Agatha Christie – They Do It With Mirrors

‘You were at school with Grandam, weren’t you? It seems so queer.’

Miss Marple knew perfectly what she meant. To youth it seems very odd to think that age was once young and pigtailed and struggled with decimals and English literature.

‘It must,’ said Gina with awe in her voice, and obviously not meaning to be rude, ‘have been a very long time ago.’

‘Yes, indeed,’ said Miss Marple. ‘You feel that more with me than you do with your grandmother, I expect?’

Gina nodded. ‘It’s cute of you saying that. Grandam, you know, gives one a curiously ageless feeling.’

‘It is a long time since I’ve seen her. I wonder if I shall find her much changed.’

‘Her hair’s grey, of course,’ said Gina vaguely. ‘And she walks with a stick because of her arthritis. It’s got much worse lately. I suppose that -‘ she broke off, and then asked: ‘Have you been to Stonygates before?’

‘No, never. I’ve heard a great deal about it, of course.’

‘It’s pretty ghastly, really,’ said Gina cheerfully. ‘A sort of Gothic monstrosity. What Steve calls Best Victorian Lavatory period. But it’s fun, too, in a way.
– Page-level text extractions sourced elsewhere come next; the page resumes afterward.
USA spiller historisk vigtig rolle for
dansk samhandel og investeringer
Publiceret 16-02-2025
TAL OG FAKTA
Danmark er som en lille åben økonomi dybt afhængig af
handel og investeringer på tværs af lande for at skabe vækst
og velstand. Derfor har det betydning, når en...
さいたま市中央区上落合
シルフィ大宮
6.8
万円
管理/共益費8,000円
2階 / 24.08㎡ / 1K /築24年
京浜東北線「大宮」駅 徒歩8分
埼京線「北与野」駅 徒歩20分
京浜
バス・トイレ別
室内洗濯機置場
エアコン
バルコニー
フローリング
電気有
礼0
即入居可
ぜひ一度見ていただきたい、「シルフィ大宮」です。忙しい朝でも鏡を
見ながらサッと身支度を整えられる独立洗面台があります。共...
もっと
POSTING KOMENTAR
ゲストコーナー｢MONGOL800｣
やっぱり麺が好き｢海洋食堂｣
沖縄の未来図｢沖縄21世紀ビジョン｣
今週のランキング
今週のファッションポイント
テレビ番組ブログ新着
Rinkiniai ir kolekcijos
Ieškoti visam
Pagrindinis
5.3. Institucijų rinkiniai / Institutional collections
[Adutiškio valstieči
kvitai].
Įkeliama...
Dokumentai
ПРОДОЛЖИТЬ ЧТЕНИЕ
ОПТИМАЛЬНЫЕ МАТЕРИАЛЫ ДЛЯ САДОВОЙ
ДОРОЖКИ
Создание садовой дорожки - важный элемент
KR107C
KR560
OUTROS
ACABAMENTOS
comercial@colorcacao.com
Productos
Only of course everything’s madly earnest, and you tumble over psychiatrists everywhere underfoot. Enjoy-ing themselves madly. Rather like Scout-masters, only worse. The young criminals are rather pets, some of them. One showed me how to diddle locks with a bit of wire and one angelic-faced boy gave me a lot of points about coshing people.’
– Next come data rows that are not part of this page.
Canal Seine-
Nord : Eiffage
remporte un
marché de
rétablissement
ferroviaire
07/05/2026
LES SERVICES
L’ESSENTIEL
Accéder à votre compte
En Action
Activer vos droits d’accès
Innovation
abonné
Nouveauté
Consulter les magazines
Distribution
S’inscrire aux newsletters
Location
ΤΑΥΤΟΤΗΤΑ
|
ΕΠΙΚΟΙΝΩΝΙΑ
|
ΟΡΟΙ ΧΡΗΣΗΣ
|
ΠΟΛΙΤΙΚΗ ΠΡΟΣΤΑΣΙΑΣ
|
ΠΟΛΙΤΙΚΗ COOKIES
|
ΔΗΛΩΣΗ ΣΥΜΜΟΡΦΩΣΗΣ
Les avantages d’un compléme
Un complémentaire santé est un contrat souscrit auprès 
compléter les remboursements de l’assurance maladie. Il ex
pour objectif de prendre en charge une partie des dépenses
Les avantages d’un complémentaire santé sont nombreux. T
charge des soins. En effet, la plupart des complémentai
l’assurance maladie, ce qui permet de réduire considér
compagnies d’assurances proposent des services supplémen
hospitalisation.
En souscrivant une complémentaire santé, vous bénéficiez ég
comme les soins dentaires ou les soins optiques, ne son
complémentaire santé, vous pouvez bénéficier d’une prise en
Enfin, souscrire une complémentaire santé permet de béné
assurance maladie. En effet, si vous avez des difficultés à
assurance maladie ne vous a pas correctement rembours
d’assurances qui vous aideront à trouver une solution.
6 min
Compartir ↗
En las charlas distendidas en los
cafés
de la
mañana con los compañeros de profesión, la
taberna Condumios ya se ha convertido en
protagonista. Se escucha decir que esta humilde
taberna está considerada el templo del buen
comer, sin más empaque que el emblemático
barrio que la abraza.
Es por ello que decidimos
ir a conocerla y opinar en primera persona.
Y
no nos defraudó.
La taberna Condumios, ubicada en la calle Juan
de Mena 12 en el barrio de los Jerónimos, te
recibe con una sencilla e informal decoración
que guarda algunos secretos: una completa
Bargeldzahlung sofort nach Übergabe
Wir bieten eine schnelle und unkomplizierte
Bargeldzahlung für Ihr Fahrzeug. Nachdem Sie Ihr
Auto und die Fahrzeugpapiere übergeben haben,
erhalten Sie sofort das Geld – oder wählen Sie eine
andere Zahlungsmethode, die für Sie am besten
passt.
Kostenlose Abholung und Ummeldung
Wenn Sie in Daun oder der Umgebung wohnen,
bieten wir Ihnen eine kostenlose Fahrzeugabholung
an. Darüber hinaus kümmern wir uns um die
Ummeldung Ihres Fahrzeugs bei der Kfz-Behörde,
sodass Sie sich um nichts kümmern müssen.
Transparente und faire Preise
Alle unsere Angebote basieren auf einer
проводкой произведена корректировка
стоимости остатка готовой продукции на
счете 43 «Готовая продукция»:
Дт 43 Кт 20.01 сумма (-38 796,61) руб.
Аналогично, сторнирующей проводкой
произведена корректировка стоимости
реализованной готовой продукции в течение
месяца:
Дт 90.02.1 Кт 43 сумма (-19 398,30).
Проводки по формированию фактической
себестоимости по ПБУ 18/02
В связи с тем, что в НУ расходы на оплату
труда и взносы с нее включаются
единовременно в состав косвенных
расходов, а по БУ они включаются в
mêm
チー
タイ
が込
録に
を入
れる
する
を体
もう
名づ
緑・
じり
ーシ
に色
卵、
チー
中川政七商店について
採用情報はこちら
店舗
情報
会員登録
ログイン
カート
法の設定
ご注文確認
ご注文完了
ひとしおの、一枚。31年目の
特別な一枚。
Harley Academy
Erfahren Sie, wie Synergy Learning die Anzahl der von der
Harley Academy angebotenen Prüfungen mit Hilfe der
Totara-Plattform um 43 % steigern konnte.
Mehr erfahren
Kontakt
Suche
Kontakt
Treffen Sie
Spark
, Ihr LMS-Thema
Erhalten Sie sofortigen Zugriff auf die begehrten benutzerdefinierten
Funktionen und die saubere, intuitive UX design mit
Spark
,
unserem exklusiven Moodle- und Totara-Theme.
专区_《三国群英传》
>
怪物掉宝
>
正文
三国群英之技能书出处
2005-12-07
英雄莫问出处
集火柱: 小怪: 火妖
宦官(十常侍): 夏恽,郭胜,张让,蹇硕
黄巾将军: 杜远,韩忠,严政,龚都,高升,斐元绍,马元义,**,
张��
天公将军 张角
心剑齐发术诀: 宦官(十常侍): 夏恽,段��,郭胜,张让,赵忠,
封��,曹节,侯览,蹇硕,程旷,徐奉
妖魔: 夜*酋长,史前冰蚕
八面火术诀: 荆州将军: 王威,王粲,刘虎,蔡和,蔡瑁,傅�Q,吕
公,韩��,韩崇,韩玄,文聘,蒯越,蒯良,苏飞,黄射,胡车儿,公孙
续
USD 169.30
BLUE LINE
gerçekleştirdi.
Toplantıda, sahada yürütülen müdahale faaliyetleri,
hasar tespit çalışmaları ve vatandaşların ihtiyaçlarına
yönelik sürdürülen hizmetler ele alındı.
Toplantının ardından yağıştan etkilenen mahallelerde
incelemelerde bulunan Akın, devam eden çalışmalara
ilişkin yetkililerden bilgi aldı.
Miss Marple considered this information thoughtfully.

‘It’s the thugs I like best,’ said Gina. ‘I don’t fancy the queers so much. Of course Lewis and Dr Maverick think they’re all queer – I mean they think it’s repressed desires and disordered home life and their mothers getting off with soldiers and all that. I don’t really see it myself because some people have had awful home lives and yet have managed to turn out quite all right.’

‘I’m sure it is all a very difficult problem,’ said Miss Marple.

Gina laughed, again showing her magnificent teeth.

‘It doesn’t worry me much. I suppose some people have these sort of urges to make the world a better place.

Lewis is quite dippy about it all – he’s going to Aberdeen next week because there’s a case coming up in the police court – a boy with five previous convictions.’

‘The young man who met me at the station? Mr Lawson. He helps Mr Serrocold, he told me. Is he his secretary?’

‘Oh Edgar hasn’t brains enough to be a secretary. He’s a case, really. He used to stay at hotels and pretend he was a V.C. or a fighter pilot and borrow money and then do a flit. I think he’s just a rotter. But Lewis goes through a routine with them all. Makes them feel one of the family and gives them jobs to do and all that to encourage their sense of responsibility. I daresay we shall be murdered by one of them one of these days.’ Gina laughed merrily.

Miss Marple did not laugh.

They turned in through some imposing gates where a Commissionaire was standing on duty in a military manner and drove up a drive flanked with rhododen-drons.

The drive was badly kept and the grounds seemed neglected.

Interpreting her companion’s glance, Gina said, ‘No gardeners during the war, and since we haven’t bothered.

But it does look rather terrible.’

They came round a curve and Stonygates appeared in its full gloryl It was, as Gina had said, a vast edifice of Victorian Gothic – a kind of temple to Plutocracy.

Philanthropy had added to it in various wings and out-buildings which, while not positively dissimilar in style, had robbed the structure as a whole of any cohesion or purpose.

‘Hideous, isn’t it?’ said Gina affectionately. ‘There’s Grandam on the terrace. I’ll stop here and you can go and meet her.’

Miss Marple advanced along the terrace towards her old friend.

From a distance, the slim little figure looked curiously girlish in spite of the stick on which she leaned and her slow and obviously rather painful progress. It was as though a young girl was giving an exaggerated imitation of old age.